◆ Recorded data:
========

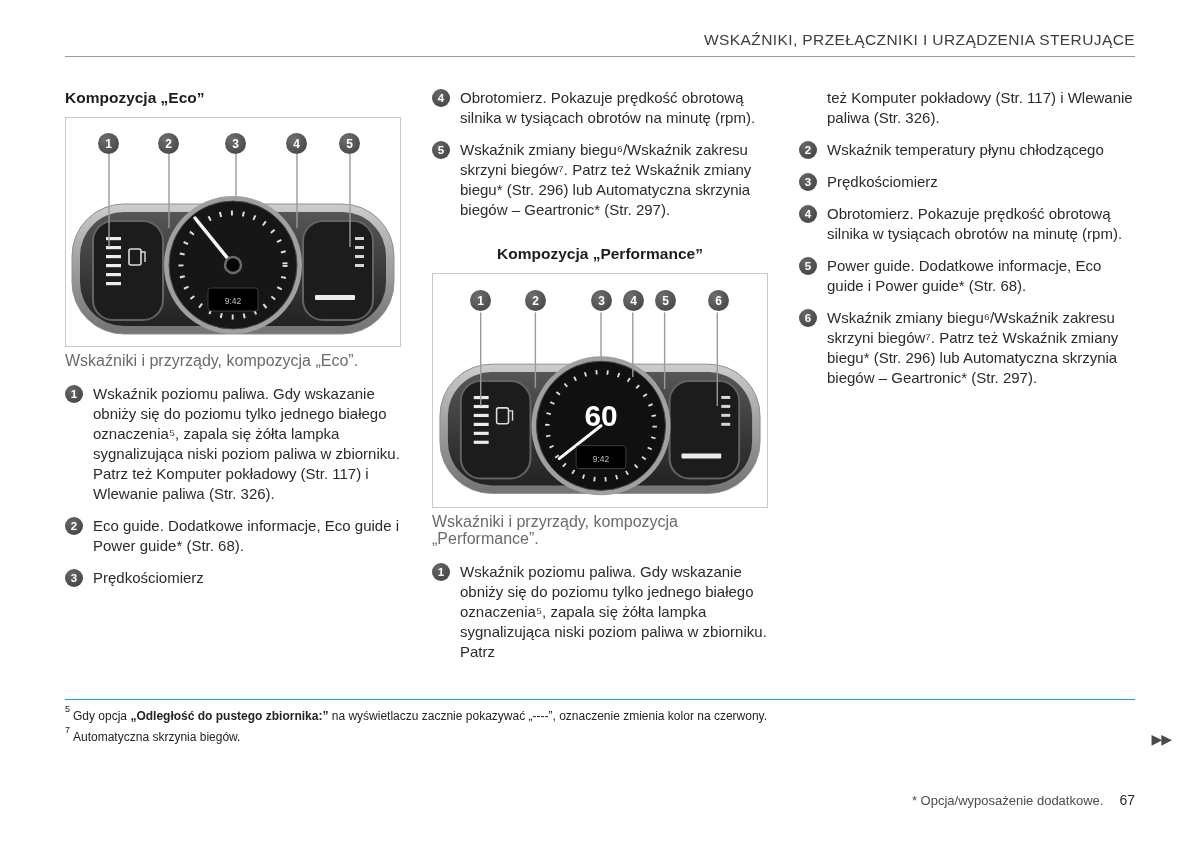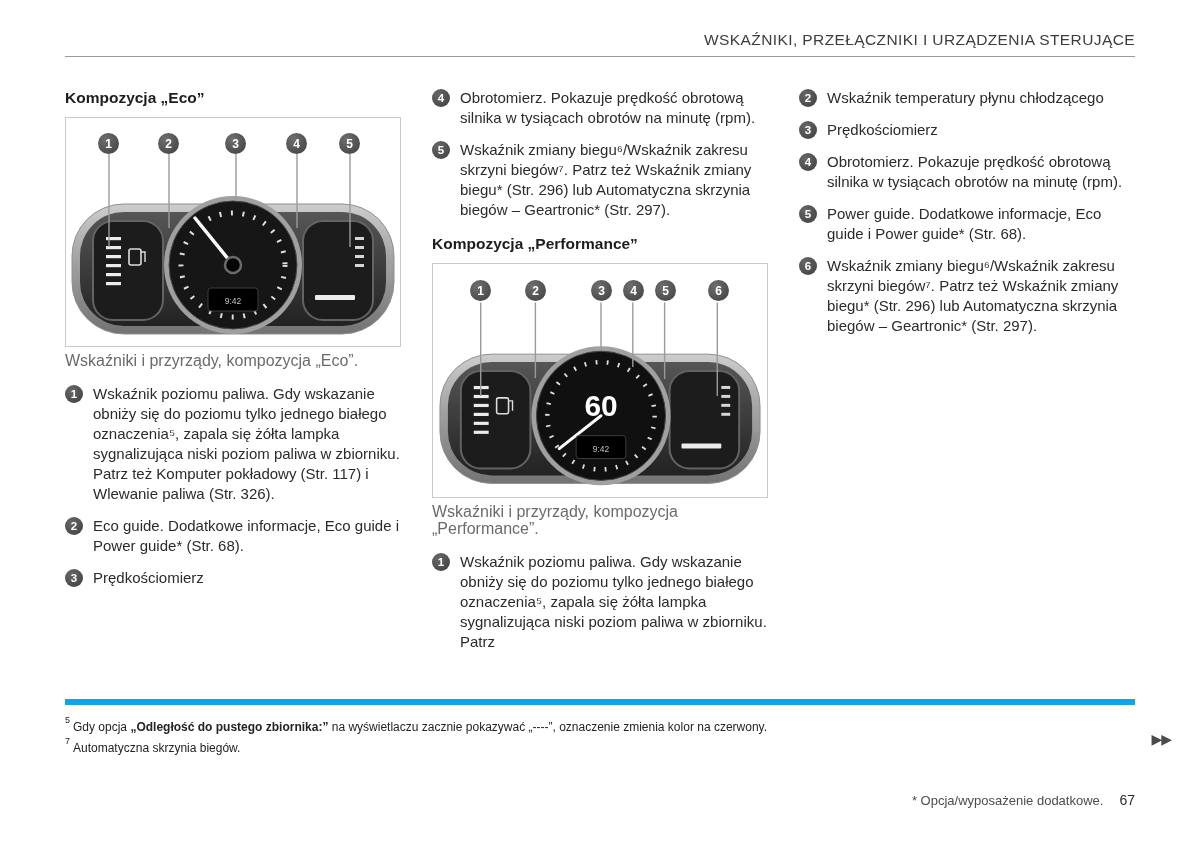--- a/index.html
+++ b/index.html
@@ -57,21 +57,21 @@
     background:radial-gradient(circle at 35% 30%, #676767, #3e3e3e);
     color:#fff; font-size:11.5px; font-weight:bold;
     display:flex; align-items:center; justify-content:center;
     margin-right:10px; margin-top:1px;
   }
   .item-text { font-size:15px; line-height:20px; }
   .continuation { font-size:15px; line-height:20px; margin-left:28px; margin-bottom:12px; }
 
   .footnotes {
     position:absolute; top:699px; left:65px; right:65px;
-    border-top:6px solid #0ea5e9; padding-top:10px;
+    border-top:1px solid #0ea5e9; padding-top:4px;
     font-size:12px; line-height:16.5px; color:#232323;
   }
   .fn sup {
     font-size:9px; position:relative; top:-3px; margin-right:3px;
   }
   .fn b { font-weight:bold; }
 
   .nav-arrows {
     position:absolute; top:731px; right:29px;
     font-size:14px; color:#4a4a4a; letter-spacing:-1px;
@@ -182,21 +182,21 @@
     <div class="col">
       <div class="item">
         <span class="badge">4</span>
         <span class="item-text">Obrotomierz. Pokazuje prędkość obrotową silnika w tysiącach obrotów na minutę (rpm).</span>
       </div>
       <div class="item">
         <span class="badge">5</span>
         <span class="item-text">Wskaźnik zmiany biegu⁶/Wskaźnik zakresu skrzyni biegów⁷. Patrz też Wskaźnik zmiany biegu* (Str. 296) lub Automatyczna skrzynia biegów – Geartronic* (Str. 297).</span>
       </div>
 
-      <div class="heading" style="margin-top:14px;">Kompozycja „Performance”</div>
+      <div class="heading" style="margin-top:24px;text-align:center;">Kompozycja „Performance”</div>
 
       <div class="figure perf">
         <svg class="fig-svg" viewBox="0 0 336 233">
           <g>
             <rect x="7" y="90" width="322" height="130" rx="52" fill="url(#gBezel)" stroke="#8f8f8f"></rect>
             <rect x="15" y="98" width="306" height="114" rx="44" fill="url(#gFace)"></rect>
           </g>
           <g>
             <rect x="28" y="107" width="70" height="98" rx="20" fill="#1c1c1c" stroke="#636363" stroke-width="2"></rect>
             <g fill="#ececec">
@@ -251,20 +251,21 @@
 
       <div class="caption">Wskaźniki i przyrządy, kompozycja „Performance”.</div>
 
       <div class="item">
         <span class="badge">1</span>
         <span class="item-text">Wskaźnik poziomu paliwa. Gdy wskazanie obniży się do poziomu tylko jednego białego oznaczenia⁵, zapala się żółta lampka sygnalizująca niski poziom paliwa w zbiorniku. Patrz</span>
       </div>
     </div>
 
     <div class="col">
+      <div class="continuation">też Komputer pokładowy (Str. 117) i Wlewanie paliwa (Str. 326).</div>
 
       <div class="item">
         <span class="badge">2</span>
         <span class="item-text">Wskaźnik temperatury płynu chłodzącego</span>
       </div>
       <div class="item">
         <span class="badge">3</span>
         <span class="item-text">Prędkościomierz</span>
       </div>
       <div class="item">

========

◆ What the exercise asks: Pictures aside, repeat every line of the data above exactly.

◆ Answer section:
--- a/index.html
+++ b/index.html
@@ -57,21 +57,21 @@
     background:radial-gradient(circle at 35% 30%, #676767, #3e3e3e);
     color:#fff; font-size:11.5px; font-weight:bold;
     display:flex; align-items:center; justify-content:center;
     margin-right:10px; margin-top:1px;
   }
   .item-text { font-size:15px; line-height:20px; }
   .continuation { font-size:15px; line-height:20px; margin-left:28px; margin-bottom:12px; }
 
   .footnotes {
     position:absolute; top:699px; left:65px; right:65px;
-    border-top:6px solid #0ea5e9; padding-top:10px;
+    border-top:1px solid #0ea5e9; padding-top:4px;
     font-size:12px; line-height:16.5px; color:#232323;
   }
   .fn sup {
     font-size:9px; position:relative; top:-3px; margin-right:3px;
   }
   .fn b { font-weight:bold; }
 
   .nav-arrows {
     position:absolute; top:731px; right:29px;
     font-size:14px; color:#4a4a4a; letter-spacing:-1px;
@@ -182,21 +182,21 @@
     <div class="col">
       <div class="item">
         <span class="badge">4</span>
         <span class="item-text">Obrotomierz. Pokazuje prędkość obrotową silnika w tysiącach obrotów na minutę (rpm).</span>
       </div>
       <div class="item">
         <span class="badge">5</span>
         <span class="item-text">Wskaźnik zmiany biegu⁶/Wskaźnik zakresu skrzyni biegów⁷. Patrz też Wskaźnik zmiany biegu* (Str. 296) lub Automatyczna skrzynia biegów – Geartronic* (Str. 297).</span>
       </div>
 
-      <div class="heading" style="margin-top:14px;">Kompozycja „Performance”</div>
+      <div class="heading" style="margin-top:24px;text-align:center;">Kompozycja „Performance”</div>
 
       <div class="figure perf">
         <svg class="fig-svg" viewBox="0 0 336 233">
           <g>
             <rect x="7" y="90" width="322" height="130" rx="52" fill="url(#gBezel)" stroke="#8f8f8f"></rect>
             <rect x="15" y="98" width="306" height="114" rx="44" fill="url(#gFace)"></rect>
           </g>
           <g>
             <rect x="28" y="107" width="70" height="98" rx="20" fill="#1c1c1c" stroke="#636363" stroke-width="2"></rect>
             <g fill="#ececec">
@@ -251,20 +251,21 @@
 
       <div class="caption">Wskaźniki i przyrządy, kompozycja „Performance”.</div>
 
       <div class="item">
         <span class="badge">1</span>
         <span class="item-text">Wskaźnik poziomu paliwa. Gdy wskazanie obniży się do poziomu tylko jednego białego oznaczenia⁵, zapala się żółta lampka sygnalizująca niski poziom paliwa w zbiorniku. Patrz</span>
       </div>
     </div>
 
     <div class="col">
+      <div class="continuation">też Komputer pokładowy (Str. 117) i Wlewanie paliwa (Str. 326).</div>
 
       <div class="item">
         <span class="badge">2</span>
         <span class="item-text">Wskaźnik temperatury płynu chłodzącego</span>
       </div>
       <div class="item">
         <span class="badge">3</span>
         <span class="item-text">Prędkościomierz</span>
       </div>
       <div class="item">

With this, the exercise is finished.